Teve também a primeira fuga de um jacaré ensandecido. José Bonifácio de Oliveira Sobrinho, o Boni, antes de se tornar o principal executivo da Globo, trabalhava na agência de publicidade da Lever, e, em 1957, recebeu a encomenda de criar um programa de impacto para a TV Tupi. Teve a ideia de tentar repetir o que Orson Welles havia feito nos EUA em 1938: sua adaptação de A Guerra dos Mundos para a rádio gerou fuga em massa ao fazer a audiência acreditar que a Terra estava sendo invadida por alienígenas. Em Lever no Espaço, Lima Duarte era capturado por ETs e jogado num fosso de jacarés. Um jacaré que fora dopado e levado ao estúdio acordou e perseguiu o ator, que conseguiu escapar e protagonizou uma cena perfeita no circo eletrônico.
A brincadeira ficaria mais séria nos anos 1960. Na primeira década da TV brasileira, o mercado havia se formado lentamente, com o surgimento de concorrentes da Tupi. Dez anos após a inauguração, o número de residências urbanas com televisor ainda não chegava a 10%, ante as 61% com rádio. A partir de 1964, a TV ganharia impulso com incentivos fiscais e investimento em transmissão proporcionados pela ditadura, interessada em um veículo capaz de unificar o território nacional e, assim, facilitar o seu controle.
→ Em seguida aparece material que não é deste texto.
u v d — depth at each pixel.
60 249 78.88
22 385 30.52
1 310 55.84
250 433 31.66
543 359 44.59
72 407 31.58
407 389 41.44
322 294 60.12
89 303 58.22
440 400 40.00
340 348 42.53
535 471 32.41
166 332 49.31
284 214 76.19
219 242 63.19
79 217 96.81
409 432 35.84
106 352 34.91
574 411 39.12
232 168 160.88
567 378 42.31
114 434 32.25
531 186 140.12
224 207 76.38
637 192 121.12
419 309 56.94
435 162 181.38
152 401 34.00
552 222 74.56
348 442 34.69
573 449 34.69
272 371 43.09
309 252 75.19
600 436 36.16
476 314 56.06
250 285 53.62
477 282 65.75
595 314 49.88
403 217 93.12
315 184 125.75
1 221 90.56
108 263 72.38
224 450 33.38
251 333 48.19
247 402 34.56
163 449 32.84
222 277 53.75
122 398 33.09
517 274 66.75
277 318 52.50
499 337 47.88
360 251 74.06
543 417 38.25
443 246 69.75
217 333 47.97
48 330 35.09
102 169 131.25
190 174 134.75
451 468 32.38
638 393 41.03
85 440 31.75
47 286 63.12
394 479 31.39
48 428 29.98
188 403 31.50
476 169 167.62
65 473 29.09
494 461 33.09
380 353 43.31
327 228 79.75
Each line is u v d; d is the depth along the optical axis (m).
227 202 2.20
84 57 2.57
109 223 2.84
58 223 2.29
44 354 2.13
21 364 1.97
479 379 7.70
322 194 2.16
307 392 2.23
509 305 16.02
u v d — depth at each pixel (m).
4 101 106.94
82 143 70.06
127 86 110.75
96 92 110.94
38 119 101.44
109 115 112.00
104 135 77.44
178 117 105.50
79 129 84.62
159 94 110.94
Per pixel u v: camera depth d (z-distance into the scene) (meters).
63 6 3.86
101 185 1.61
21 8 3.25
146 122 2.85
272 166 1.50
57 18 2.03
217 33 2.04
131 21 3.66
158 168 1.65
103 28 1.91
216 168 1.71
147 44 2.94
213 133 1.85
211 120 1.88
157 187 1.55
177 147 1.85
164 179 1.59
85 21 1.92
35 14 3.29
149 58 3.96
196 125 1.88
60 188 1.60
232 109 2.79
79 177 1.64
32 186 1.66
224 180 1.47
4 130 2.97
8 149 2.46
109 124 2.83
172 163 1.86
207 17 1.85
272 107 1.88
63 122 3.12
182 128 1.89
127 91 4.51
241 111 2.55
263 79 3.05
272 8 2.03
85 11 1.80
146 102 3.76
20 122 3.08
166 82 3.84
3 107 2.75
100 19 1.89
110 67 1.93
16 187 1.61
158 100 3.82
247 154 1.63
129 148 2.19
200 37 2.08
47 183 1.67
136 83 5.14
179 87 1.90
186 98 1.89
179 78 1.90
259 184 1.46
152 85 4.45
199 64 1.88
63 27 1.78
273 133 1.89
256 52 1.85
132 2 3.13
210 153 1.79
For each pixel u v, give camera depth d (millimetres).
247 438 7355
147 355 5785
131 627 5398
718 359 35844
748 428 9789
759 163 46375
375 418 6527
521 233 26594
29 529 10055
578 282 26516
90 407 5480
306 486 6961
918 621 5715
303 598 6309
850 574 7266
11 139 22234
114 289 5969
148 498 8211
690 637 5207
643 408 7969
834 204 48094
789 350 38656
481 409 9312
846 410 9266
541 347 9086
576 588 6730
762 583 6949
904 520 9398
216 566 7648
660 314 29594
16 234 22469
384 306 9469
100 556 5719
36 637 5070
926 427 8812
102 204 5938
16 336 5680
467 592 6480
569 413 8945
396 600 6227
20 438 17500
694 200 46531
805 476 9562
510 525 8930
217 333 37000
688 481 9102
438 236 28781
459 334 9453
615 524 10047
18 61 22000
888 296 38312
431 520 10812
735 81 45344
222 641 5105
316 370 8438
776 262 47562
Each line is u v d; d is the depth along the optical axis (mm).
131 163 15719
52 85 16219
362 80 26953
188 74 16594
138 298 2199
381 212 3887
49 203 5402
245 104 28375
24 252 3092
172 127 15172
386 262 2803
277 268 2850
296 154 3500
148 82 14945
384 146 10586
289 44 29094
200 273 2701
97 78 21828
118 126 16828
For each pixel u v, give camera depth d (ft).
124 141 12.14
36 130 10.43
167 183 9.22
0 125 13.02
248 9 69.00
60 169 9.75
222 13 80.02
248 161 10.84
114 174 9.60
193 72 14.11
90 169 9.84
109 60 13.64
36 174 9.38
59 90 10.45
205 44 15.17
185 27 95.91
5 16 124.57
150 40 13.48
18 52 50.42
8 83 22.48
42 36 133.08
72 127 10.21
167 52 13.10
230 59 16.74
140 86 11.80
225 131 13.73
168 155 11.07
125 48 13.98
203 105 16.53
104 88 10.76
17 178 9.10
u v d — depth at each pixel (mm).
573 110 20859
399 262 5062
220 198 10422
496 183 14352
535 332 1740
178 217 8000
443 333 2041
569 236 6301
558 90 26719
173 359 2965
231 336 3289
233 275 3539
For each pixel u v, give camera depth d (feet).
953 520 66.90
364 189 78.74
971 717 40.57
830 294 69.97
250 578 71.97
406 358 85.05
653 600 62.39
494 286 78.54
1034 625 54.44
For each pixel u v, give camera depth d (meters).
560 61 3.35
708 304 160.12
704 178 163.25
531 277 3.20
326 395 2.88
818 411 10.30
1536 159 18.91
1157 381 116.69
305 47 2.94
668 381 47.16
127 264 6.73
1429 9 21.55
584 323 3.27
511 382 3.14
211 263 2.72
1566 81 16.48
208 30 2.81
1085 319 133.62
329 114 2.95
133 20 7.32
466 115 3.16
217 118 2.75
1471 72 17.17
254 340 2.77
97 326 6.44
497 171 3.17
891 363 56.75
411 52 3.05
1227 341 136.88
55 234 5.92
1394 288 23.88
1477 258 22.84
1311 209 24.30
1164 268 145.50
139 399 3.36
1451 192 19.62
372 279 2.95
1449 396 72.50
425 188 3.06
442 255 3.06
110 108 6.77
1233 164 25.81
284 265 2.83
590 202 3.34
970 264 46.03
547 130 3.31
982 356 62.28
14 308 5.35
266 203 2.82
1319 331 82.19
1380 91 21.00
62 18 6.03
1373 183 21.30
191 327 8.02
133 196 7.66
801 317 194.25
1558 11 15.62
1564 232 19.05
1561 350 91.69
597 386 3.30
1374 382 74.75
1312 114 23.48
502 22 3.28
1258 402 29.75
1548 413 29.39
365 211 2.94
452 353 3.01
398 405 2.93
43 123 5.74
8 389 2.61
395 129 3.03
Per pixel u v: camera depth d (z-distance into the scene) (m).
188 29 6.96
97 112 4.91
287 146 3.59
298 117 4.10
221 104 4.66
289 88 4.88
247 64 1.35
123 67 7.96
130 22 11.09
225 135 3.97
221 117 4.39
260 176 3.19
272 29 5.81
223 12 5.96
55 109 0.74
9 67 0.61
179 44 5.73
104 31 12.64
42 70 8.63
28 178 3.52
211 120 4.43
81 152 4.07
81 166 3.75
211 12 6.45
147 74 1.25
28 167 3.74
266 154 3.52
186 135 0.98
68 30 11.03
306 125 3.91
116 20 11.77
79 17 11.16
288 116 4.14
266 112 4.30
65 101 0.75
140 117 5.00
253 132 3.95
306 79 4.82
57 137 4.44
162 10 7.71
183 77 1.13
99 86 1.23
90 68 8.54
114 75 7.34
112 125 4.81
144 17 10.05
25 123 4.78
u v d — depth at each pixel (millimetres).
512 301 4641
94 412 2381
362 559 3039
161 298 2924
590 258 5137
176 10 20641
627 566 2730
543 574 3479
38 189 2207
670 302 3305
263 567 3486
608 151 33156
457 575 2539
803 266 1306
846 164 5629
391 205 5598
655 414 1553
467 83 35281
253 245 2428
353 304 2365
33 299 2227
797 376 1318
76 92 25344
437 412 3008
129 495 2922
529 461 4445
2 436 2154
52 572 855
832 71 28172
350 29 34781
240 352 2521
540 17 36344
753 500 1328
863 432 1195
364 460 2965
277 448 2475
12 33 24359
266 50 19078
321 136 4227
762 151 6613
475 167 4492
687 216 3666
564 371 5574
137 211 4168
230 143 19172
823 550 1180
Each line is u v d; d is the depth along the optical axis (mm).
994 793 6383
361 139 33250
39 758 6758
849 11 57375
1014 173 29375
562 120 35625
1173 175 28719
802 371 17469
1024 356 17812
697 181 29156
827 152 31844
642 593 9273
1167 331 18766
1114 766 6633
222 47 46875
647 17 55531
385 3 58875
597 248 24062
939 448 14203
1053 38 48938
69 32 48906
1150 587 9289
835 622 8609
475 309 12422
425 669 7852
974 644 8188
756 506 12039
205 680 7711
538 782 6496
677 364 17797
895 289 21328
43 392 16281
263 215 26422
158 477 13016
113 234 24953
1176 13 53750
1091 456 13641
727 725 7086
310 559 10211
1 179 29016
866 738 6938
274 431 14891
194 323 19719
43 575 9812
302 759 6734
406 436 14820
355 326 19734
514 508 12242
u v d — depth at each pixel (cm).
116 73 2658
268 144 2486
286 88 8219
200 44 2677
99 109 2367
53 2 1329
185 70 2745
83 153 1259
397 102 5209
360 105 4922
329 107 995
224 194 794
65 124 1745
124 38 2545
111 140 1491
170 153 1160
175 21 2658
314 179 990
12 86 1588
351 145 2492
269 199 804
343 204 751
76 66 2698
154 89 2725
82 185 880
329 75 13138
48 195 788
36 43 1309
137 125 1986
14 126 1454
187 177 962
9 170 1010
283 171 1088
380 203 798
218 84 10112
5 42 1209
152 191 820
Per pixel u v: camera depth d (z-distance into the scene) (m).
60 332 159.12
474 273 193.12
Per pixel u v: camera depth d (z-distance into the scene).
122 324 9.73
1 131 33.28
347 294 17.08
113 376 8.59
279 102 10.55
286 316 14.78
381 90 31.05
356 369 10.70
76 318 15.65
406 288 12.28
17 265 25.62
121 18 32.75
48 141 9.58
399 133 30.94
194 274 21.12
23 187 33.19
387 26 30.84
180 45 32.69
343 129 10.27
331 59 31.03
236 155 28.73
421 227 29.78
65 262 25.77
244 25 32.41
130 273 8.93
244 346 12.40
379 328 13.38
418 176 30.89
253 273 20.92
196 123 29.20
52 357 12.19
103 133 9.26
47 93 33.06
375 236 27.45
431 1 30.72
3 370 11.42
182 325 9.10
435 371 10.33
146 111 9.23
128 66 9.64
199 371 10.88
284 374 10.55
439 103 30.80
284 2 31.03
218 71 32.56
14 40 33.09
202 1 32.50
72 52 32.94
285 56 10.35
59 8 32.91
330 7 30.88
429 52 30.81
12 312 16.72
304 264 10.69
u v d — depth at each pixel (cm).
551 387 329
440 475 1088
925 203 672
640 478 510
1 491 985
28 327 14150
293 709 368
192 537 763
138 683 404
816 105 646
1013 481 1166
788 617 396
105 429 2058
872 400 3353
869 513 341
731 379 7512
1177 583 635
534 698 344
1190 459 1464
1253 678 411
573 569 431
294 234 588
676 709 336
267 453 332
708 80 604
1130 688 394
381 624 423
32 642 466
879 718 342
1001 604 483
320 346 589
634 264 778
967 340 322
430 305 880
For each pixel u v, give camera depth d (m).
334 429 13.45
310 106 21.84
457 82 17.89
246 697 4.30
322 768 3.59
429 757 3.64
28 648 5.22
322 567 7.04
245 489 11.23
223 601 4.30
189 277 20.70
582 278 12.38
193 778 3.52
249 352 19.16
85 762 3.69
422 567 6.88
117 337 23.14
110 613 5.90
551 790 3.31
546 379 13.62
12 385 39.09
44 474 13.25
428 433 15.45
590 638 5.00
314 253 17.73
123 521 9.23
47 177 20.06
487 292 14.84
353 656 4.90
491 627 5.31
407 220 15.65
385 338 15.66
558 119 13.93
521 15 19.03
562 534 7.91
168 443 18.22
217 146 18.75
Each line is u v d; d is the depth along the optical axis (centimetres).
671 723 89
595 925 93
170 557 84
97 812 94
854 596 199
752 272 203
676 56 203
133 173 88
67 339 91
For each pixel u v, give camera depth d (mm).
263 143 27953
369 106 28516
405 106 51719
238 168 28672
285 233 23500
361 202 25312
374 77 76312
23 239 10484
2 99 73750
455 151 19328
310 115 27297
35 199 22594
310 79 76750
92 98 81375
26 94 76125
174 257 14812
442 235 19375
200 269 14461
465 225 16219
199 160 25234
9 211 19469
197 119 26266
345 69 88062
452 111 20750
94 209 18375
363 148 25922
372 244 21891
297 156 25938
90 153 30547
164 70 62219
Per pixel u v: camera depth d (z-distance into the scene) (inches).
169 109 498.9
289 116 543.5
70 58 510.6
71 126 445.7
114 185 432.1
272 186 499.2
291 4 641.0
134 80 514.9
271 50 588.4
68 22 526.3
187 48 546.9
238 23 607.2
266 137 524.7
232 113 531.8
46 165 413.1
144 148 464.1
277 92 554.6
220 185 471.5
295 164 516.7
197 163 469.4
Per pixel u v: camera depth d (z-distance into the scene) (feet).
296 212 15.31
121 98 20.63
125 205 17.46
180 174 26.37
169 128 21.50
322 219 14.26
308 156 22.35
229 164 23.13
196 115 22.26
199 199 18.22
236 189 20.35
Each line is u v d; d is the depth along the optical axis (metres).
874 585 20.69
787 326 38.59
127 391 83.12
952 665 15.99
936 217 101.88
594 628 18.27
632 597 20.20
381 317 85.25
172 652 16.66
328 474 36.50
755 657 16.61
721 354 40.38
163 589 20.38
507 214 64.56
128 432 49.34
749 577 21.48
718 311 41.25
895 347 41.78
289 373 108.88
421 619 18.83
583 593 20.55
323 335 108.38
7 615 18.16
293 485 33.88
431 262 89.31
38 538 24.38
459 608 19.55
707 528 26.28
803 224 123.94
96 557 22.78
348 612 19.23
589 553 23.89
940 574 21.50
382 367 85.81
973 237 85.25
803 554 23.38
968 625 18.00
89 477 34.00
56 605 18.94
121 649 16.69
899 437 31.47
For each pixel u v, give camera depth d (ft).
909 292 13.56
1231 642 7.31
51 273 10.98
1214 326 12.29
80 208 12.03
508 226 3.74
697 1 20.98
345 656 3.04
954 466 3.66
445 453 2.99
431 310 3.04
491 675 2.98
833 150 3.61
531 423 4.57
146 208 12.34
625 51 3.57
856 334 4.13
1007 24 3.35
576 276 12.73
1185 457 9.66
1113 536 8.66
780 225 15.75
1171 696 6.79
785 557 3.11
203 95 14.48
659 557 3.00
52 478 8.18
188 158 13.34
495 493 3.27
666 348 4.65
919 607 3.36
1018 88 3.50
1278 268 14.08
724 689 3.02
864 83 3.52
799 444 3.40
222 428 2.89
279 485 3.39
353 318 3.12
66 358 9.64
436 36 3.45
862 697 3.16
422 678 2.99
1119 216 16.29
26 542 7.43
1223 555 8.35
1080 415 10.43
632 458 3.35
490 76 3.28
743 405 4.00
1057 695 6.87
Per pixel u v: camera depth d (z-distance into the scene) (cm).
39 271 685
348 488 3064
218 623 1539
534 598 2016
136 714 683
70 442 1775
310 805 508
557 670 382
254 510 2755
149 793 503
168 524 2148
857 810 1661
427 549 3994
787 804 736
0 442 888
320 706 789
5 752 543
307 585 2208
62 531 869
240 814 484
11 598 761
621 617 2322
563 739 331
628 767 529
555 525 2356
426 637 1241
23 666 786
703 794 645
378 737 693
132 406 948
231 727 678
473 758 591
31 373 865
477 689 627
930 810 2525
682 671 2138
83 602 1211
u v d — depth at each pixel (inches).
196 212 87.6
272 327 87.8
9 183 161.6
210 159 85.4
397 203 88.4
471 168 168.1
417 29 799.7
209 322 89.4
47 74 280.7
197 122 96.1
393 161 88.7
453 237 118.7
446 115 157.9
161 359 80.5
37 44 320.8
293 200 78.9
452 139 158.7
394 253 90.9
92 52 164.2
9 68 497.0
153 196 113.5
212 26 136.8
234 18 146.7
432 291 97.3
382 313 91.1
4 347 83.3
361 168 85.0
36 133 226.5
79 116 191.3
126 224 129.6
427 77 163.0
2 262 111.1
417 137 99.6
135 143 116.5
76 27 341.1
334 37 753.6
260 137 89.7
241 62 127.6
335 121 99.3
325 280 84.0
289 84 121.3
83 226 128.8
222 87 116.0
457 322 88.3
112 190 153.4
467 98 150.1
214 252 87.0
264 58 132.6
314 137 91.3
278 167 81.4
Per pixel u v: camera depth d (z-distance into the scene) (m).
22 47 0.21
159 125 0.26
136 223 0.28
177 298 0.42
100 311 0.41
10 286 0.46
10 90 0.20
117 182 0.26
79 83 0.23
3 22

O crescimento foi exponencial no regime militar: de 1,6 milhão de televisores em 1964, subiu para 4,9 milhões em 1970, 10,2 milhões em 1975 e 19,6 milhões em 1980. O faturamento publicitário acompanhou o salto. Após amargar apenas 1% do mercado no ano da inauguração, a televisão abocanhou, em 1964, 35% do total de anúncios, passando a 56% em 1972 e atingindo quase 60% em 1981.
Naquele triste ano do golpe militar, a telenovela se consolidou como o principal produto cultural do país, colocando-se no centro de um triângulo amoroso de alta voltagem formado pelas emissoras de TV, pela ditadura e por sua oposição política. Todos queriam histórias que retratassem o Brasil, mas as visões sobre o país eram obviamente conflitantes, e esse jogo de interesses foi balizado pela censura.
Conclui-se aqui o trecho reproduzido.